Removing Section 230 protections would mean both that it could be sued for libelous content in a paid ad and that it could also be sued for libelous content transmitted through its system on individual or group Facebook pages. The first sort of liability is straightforward, just as traditional media outlets know they have to scrutinize ads for libelous material before accepting them, Facebook would have to go through the same process. This would make the process of buying ads on Facebook more time-consuming, and impose more costs on Facebook, but so what? If traditional media outlets have to spend resources to prevent the spread of libelous material through their ads, why shouldn’t Facebook have to incur the same costs?

The issue of individuals’ or groups’ postings is a bit more complicated, but not too much more. It would be unreasonable to expect that Facebook would scrutinize every item someone wants to post on its system for libelous content before it is actually posted. However, it could do this after the fact, when a complaint was brought.

The way this could work is that if a person, group, or corporation believes that they are being libeled by material posted on a Facebook page, they would bring their complaint to the company’s attention. Facebook could be allowed some reasonable period of time to assess the complaint. If it determined that the material is in fact libelous, then it would be obligated to remove it from the page(s) where it appeared.

Since Facebook’s system allows it to know everyone who viewed the libelous material, it would also be required to send out a notice to all these people indicating that the material was libelous and had been removed from the page where it had appeared. If Facebook failed to take these steps in a timely manner or determined that the material was not libelous, then it could be sued just like the New York Times was in Times v. Sullivan.

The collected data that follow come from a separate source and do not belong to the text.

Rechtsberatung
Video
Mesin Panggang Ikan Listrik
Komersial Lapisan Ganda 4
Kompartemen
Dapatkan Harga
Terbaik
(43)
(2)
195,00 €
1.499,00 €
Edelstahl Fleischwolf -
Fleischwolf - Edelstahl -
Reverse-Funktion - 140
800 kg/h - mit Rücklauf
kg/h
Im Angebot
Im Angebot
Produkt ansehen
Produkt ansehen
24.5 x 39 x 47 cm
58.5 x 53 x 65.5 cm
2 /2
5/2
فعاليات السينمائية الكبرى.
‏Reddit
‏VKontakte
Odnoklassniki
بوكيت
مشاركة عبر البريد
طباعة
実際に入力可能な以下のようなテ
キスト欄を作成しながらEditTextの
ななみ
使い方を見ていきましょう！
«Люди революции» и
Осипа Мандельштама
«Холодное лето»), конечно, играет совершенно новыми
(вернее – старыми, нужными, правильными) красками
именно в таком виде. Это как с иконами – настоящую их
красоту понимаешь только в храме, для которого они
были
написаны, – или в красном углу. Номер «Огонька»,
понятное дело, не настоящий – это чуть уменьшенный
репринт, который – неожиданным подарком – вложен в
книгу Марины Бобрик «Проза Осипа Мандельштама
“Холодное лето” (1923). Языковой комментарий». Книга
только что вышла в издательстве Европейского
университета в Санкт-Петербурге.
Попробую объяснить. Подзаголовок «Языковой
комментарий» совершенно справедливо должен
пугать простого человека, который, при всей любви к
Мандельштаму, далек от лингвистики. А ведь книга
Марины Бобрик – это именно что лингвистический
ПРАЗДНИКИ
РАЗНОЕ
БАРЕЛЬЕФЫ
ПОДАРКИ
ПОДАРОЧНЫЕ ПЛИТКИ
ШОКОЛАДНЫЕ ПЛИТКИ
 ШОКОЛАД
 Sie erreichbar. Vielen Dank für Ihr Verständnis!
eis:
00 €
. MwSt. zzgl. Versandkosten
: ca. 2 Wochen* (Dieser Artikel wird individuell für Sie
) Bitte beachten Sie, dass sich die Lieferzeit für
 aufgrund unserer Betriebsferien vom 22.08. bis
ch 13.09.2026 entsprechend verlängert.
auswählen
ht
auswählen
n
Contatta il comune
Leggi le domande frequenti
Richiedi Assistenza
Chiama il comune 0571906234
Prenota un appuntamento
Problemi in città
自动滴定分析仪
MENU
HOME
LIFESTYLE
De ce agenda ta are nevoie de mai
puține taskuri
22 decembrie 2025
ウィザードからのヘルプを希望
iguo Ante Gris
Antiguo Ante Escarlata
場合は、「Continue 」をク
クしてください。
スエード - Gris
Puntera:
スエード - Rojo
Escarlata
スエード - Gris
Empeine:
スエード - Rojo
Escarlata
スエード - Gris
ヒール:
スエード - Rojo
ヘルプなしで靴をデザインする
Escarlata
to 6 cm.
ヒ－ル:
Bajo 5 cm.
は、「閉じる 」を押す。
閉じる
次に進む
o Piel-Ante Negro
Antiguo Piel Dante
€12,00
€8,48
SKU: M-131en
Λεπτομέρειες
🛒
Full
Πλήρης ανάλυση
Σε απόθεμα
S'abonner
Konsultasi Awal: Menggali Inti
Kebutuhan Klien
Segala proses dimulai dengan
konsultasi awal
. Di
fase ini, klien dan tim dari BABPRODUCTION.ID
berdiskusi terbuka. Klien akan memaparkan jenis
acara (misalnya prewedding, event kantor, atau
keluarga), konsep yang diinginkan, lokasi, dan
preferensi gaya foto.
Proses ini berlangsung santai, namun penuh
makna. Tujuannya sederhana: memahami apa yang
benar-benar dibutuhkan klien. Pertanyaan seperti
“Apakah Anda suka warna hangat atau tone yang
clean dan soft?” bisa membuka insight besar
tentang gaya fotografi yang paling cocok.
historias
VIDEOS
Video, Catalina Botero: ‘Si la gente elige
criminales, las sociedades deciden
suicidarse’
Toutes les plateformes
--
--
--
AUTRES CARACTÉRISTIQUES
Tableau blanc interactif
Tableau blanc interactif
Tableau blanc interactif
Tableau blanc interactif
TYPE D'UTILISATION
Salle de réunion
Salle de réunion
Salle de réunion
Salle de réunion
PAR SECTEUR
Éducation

Mark Zuckerberg would undoubtedly be appalled at the idea that his company could potentially be held liable for all manner of nutty posts that appear on his system. He would have to spend large amounts of money paying people to evaluate the claims. Facebook would end up being a much less profitable, and likely a far smaller company. In that world, there would be little reason to care what Facebook’s policy was on political advertising since it would matter much less.

People obviously like Facebook, since they use it, but changing the law would not mean that this sort of social network type system would go out of existence. While Facebook may be hugely downsized, there could be other competitors that would step up as competitors.

We may also see systems set up that actually are common carriers, that would get the exemption laid out in Section 230. These would be systems that charged a flat fee, say $10 a year, to carry people’s pages, and allow them to interact with others on the network. (I have no idea if $10 would be a reasonable fee to cover costs and allow for a reasonable profit, but since this sort of system should require minimal labor inputs, hopefully $10 a year would be in the ballpark.)

These systems would not sell ads, nor would they acquire personal information on the people that used them. They would be similar to the on-line bulletin boards that many of us used in the early days of the Internet, although advances in technology would allow them to have much more sophisticated graphics and video material.   

It is absurd that so many people are in the position of hoping and praying that Mark Zuckerberg will be responsible in how he deals with the 2020 election. We should never be in the position of having to rely on the goodwill of a billionaire to allow democracy to work. Repealing Section 230 will put an end to this problem.